Нож — шпатель. Нож-игла парацентезный штыкообразный. Нож ампутационный большой и малый. Нож брюшистый. Нож глазной обоюдоострый. Нож глазной серповидный микрохирургический по Циглеру. Нож гортанный скрытый по Тобольду. Нож для вскрытия оболочки опухоли. Нож для гипса. Нож для операций в полости рта и носа.
Седина едва тронула бороду Хасана ибн Саббаха, а его уже называли Старцем горы. Люди, пришедшие с ним в Аламут, верили Хасану так, как никогда не верили ни одному богу. Да и что боги? К тому времени они уже, как минимум, пару тысячу лет не баловали зрителей никакими серьезными акциями, перебиваясь копеечными по бюджетным меркам мелочами — сносным урожаем, вовремя выпавшими осадками да иной раз ребенком, чудесно исцелившимся от чумы, которая на поверку оказывалась самой банальной корью, с которой хороший иммунитет расправлялся в пару недель и без дополнительных молитвенных ухищрений.
А Хасан ибн Саббах, возвращаясь в Персию из Каира, спас от бури целый корабль, а ведь бури, в отличие от богов, ничуть не изменились, зло вообще меняется мало, и крошечной деревянной шебеке под жалким треугольником латинского паруса пришлось несладко. Так несладко, что даже бывалые арабские моряки принялись, жалко блюя, ползать по вздыбленной палубе, и молить о милости всемогущего Аллаха. И только ибн Саббах остался совершенно спокоен среди всеобщего воя, как будто шебека не прыгала, как бесноватая, над бездной, бугристой и яростной снаружи, как котел кипятка. И как будто не ходили в тихой и неподвижной глубине этой бездны безмолвные слепые рыбы, ожидая, когда им на головы опустится, наконец, мертвая, сладкая, белесая от морской воды человеческая плоть…

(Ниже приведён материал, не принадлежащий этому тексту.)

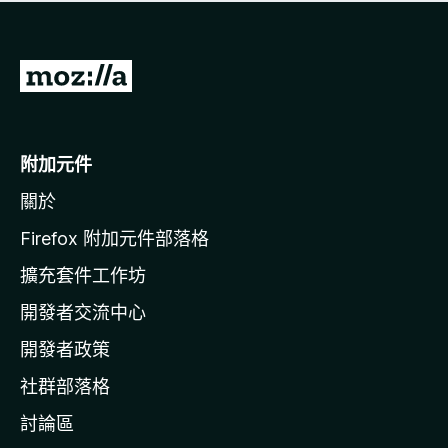
有
評
分
前
往
M
o
附加元件
z
關於
i
l
Firefox 附加元件部落格
l
擴充套件工作坊
a
開發者交流中心
官
網
開發者政策
社群部落格
討論區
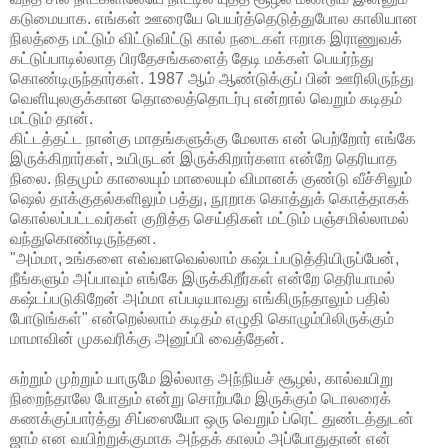
கடுமையாக. எங்கள் ஊரையே பெயர்த்தெடுத்துபோல காலியான
நிலத்தை மட்டும் விட்டுவிட்டு கால் நடைகள் ஈறாக இராணுவக்
கட்டுப்பாடில்லாத பிரதேசங்களைத் தேடி மக்கள் பெயர்ந்து
கொண்டிருந்தார்கள். 1987 ஆம் ஆண்டுக்குப் பின் ஊரிலிருந்து
வெளியுலகுக்கான தொலைத்தொடர்பு என்றால் வெறும் கடிதம்
மட்டும் தான்.
கிட்டத்தட்ட நான்கு மாதங்களுக்கு மேலாக என் பெற்றோர் எங்கே
இருக்கிறார்கள், உயிருடன் இருக்கிறார்களா என்றே தெரியாத
நிலை. நிதமும் காலையும் மாலையும் விமானக் குண்டு வீச்சிலும்
ஷெல் தாக்குதல்களிலும் பத்து, நூறாக கொத்துக் கொத்தாகக்
கொல்லப்பட்டவர்கள் குறித்த செய்திகள் மட்டும் பஞ்சமில்லாமல்
வந்துகொண்டிருந்தன.
"அம்மா, உங்களை எவ்வளவெல்லாம் கஷ்டப்படுத்தியிருப்பேன்,
நீங்களும் அப்பாவும் எங்கே இருக்கிறீர்கள் என்றே தெரியாமல்
கஷ்டப்படுகிறேன் அம்மா எப்படியாவது எங்கிருந்தாலும் பதில்
போடுங்கள்" என்றெல்லாம் கடிதம் எழுதி கொழும்பிலிருக்கும்
மாமாவின் முகவரிக்கு அனுப்பி வைத்தேன்.
சுற்றும் முற்றும் யாருமே இல்லாத அந்நியச் சூழல், கால்வயிறு
நிறைந்தாலே போதும் என்று சொற்பமே இருக்கும் டொலரைக்
கணக்குப்பார்த்து சிப்ஸையோ ஒரு வெறும் ப்ரெட் துண்டத்துடன்
ஜாம் என வயிற்றுக்குமாக அந்தக் காலம் அப்போதுதான் என்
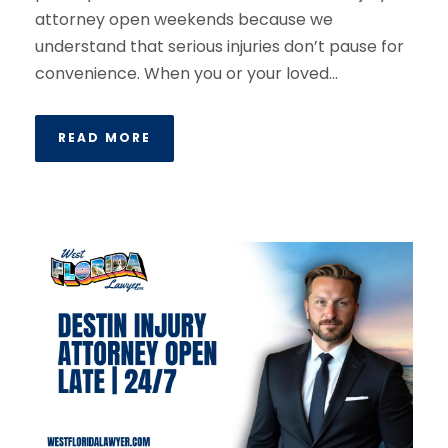
attorney open weekends because we
understand that serious injuries don’t pause for
convenience. When you or your loved...
READ MORE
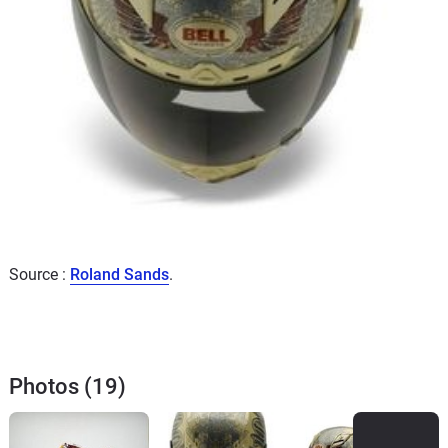
Source :
Roland Sands
.
Photos (19)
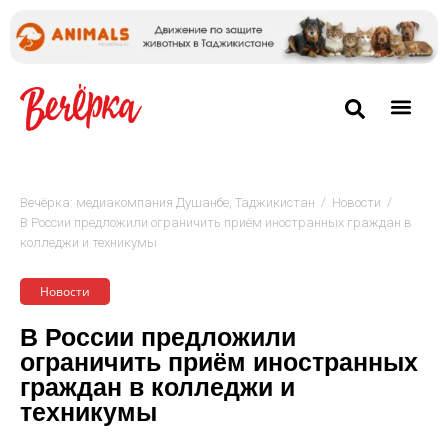
/
/
Вечёрка: медиакомпания Душанбе, Таджикистан
Новости
В России предложили ограничить приём иностранных граждан в
колледжи и техникумы
Новости
В России предложили
ограничить приём иностранных
граждан в колледжи и
техникумы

Кино про бурю прокрутили Хасану в голове еще в Каире, прокрутили раз десять — и в рапиде, и Flow-Mo — так что даже самый тупой и сонный фермер, катающий за щекой свой вечный поп-корн, должен был понять, что к чему, и уверовать в неизбежный хэппи-энд. Но раздавленные смертным страхом моряки ничего не хотели слушать — ни увещевающие суры Корана, ни грязную ругань — и тогда Хасан ибн Саббах, шипя от злости, принялся разгонять трусливых шакалов пинками, оскальзываясь на мокрых досках и уворачиваясь от тонн переполненной ветром ревущей воды. Ишаки! — вопил он, — мужчины вы или верблюжье дерьмо?! Я же сказал, что сейчас все стихнет!
И вдруг замолчал.
Повис, вцепившись одной рукой в мокрый канат и так дико глядя перед собой, так что арабы даже выть перестали от ужаса, ожидая не то конца света, не то немедленного вознесения.